| SOURCE |
## START

Mr. Winx. If I am correct in my assumption, you have to live with a very stringent code.
Mr. SCHNABEL. Building code?
Mr. Winn. So you would have two methods of inspecting the way the brick wall went up, plus the reliability of the contractor, the architect?
Mr. SCHNABEL. Plus the owner's inspection as the work progresses.
Mr. FRASER. The owner's inspection is usually carried out by the clerk of the works, or whatever they call him.
Mr. FAULKNER. Mr. Fraser, there are very often owners' inspectors who are likely to be professional engineers or builders.
Mr. FRASER. His liability is cut off, too, then, by this statute? If he is negligent in the inspection, if the contractor is negligent in construction, they are barred by the statute, and if the Building Code inspector does not happen to be on the job at the right time?
Mr. FaulkNER. As I said just a minute ago, in filing plans for buildings we and our structural engineers go through a very rigorous period of inspection with the District, and so on, before we can get a permit. These things are gone over with a fine-tooth comb. Building walls just don't fall over of their own accord.
Mr. Fraser. No, sir; which is the reason it happens so rarely.
Mr. FAULKNER. The only case I know of here is where there has been some sort of alteration to an old building, where there are no records of calculations, or anything of that sort.
Mr. Fraser. Let me just say I am sympathetic to the idea of trying to put some limitation on the liability, but I come from a State where the general statute is six years, and in the case of liability of the kind you are talking about our State has passed a ten-year limitation. So to go to an absolute bar in four years strikes me as a little short.
Mr. FAULKNER. It also depends on when that statute begins because, although they do vary from State to State, they also vary as to when it begins. For instance, after architectural services, after completion of construction, after occupation by the owner. So those things have to be taken into consideration when measuring the actual statutory limit.

## END

| WHAT IS ASKED |
• 1. According to the transcript, why does Mr. Fraser think an absolute bar after four years is a little short?
• 2. In the transcript, rewrite the passage from "Mr. Winx. If" up to and including "the work progresses.", replacing "brick wall" with "concrete wall".
• 3. Do these statements agree with the transcript? Answer yes or no for each, quoting the deciding words.
(a) Mr. Faulkner says plans for buildings are inspected with the District before a permit is issued.
(b) Mr. Fraser's State has a general statute of four years.
(c) Mr. Faulkner says the only case he knows of involves an alteration to an old building.
Base every answer on the transcript alone.

| AVAILABLE DATA |
## START

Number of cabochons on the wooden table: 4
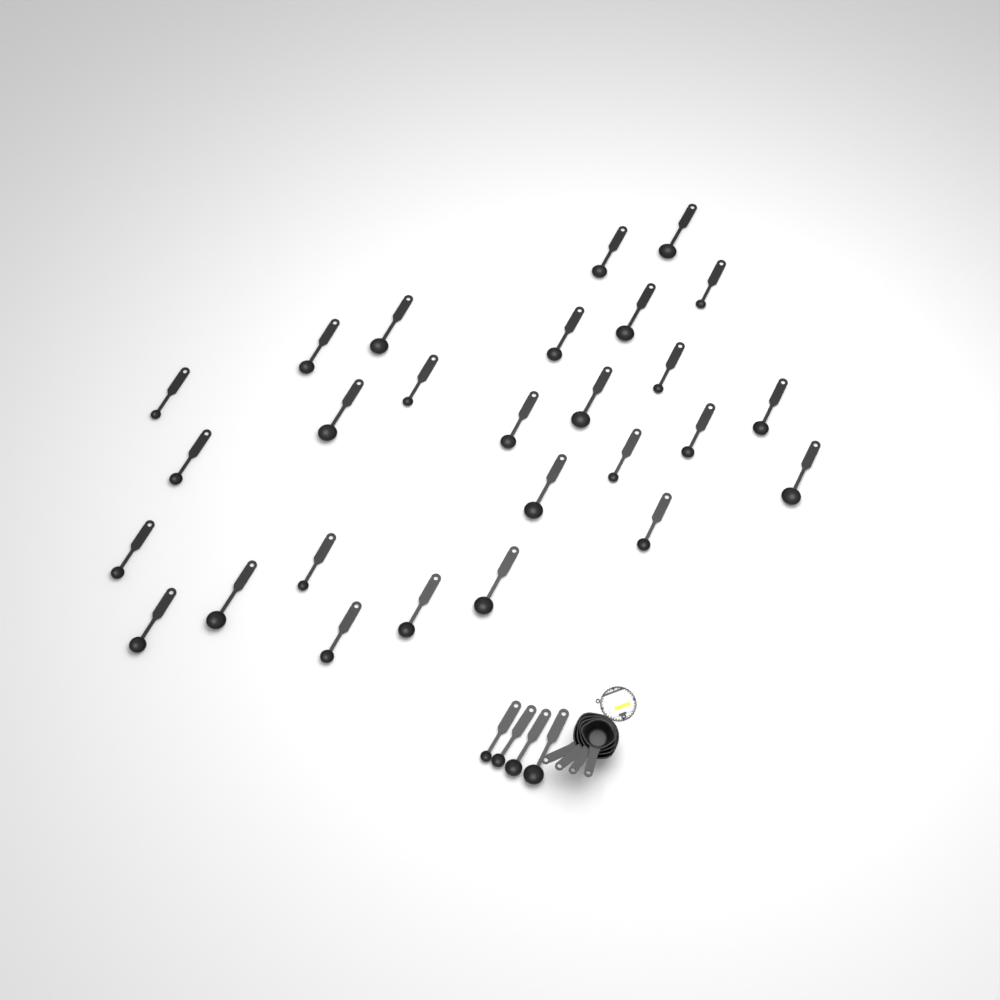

## END

| PER-TASK OUTPUTS |
• 1. He comes from a State where the general statute is six years, and his State has passed a ten-year limitation for the kind of liability under discussion. Measured against those periods, an absolute bar after four years seems a little short to him.

• 2.
Mr. Winx. If I am correct in my assumption, you have to live with a very stringent code.
Mr. SCHNABEL. Building code?
Mr. Winn. So you would have two methods of inspecting the way the concrete wall went up, plus the reliability of the contractor, the architect?
Mr. SCHNABEL. Plus the owner's inspection as the work progresses.

• 3.
(a) Yes: "in filing plans for buildings we and our structural engineers go through a very rigorous period of inspection with the District, and so on, before we can get a permit."
(b) No: "I come from a State where the general statute is six years"
(c) Yes: "The only case I know of here is where there has been some sort of alteration to an old building"